❓ LA PREGUNTA
¿Qué decisiones relevantes en su organización siguen dependiendo más de la experiencia individual que de evidencia verificable, y qué consecuencias está generando eso en resultados, riesgos y velocidad de respuesta?
💡 POR QUÉ ESTA PREGUNTA IMPORTA
En muchas organizaciones, la disponibilidad de datos ha crecido más rápido que su uso efectivo en la toma de decisiones. Esto genera una ilusión de control: se invierte en tecnología y reportes, pero las decisiones clave siguen ancladas en criterios subjetivos. La pregunta expone una brecha entre capacidad analítica y práctica directiva. También pone en evidencia costos ocultos: decisiones inconsistentes, tiempos de reacción más largos y dependencia de personas específicas.
⚖️ SEIS CRITERIOS PARA CONSTRUIR TU RESPUESTA
Trazabilidad de decisiones: Analice si las decisiones estratégicas pueden rastrearse hasta datos concretos, o si dependen de narrativas no verificadas. La ausencia de trazabilidad suele indicar procesos informales o falta de disciplina analítica.
Impacto cuantificable: Evalúe qué porcentaje de decisiones relevantes cuenta con indicadores previos y posteriores que permitan medir su efecto. Sin esta medición, la organización aprende poco y repite errores con variaciones mínimas.
Consistencia organizacional: Observe si decisiones similares generan resultados diferentes dependiendo del área o del responsable. Esto revela falta de criterios comunes y limita la escalabilidad del negocio.
Cultura de evidencia: Revise cómo se percibe el uso de datos en los equipos directivos. Si cuestionar una decisión basada en jerarquía genera resistencia, el problema no es tecnológico sino cultural.
Velocidad de respuesta: Compare el tiempo que toma tomar una decisión frente al tiempo que tomaría si existiera información estructurada y accesible. La lentitud no siempre es falta de datos, sino dificultad para utilizarlos.
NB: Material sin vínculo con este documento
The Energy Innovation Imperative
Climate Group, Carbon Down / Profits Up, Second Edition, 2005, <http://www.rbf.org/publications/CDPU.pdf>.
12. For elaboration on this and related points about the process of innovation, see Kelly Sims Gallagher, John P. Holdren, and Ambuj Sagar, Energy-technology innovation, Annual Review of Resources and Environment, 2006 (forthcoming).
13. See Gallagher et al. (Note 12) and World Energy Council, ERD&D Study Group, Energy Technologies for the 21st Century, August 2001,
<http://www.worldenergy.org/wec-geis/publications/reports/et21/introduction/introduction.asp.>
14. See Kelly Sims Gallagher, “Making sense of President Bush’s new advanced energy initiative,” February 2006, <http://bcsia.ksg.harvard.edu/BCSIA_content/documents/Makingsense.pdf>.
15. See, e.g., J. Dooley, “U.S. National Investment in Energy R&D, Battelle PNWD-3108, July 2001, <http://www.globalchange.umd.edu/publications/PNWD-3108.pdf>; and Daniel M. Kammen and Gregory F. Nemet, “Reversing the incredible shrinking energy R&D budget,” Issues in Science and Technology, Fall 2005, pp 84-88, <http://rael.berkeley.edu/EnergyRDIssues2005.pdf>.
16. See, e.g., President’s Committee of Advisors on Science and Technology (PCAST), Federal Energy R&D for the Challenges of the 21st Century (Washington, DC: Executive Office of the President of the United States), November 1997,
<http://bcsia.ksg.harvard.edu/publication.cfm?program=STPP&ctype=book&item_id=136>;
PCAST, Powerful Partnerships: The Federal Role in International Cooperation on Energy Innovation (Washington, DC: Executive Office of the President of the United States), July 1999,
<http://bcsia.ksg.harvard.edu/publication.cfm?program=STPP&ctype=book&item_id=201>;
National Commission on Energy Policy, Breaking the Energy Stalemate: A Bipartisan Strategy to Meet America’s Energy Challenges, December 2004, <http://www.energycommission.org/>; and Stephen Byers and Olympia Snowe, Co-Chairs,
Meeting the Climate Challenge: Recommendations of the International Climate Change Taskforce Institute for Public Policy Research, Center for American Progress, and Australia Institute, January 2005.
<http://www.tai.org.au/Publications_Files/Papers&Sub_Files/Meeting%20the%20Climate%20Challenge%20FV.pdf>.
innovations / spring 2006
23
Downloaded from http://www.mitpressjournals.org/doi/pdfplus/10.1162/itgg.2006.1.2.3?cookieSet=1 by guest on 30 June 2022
Referente externo: Contraste prácticas internas con organizaciones comparables en su sector. Muchas ya han integrado analítica en decisiones operativas y estratégicas, reduciendo la variabilidad y mejorando resultados.
🔍 LO QUE TU RESPUESTA REVELA
Cuando los equipos abordan esta pregunta con rigor, aparecen tensiones entre intuición y evidencia. Se hacen visibles dependencias en ciertas personas cuya experiencia sustituye sistemas formales. También emergen vacíos en la calidad o disponibilidad de datos, junto con conversaciones sobre quién define qué es una “buena decisión”. En algunos casos, se evidencia que el problema no es la falta de información, sino la falta de acuerdos sobre cómo usarla.
🚀 EL SIGUIENTE PASO
Seleccione una decisión reciente de alto impacto y reconstruya cómo se tomó: qué datos se utilizaron, cuáles se ignoraron y qué supuestos no se validaron. Documente el proceso en una sola página y compártalo con su equipo directivo para discusión. Este ejercicio permite identificar brechas concretas sin necesidad de nuevas inversiones.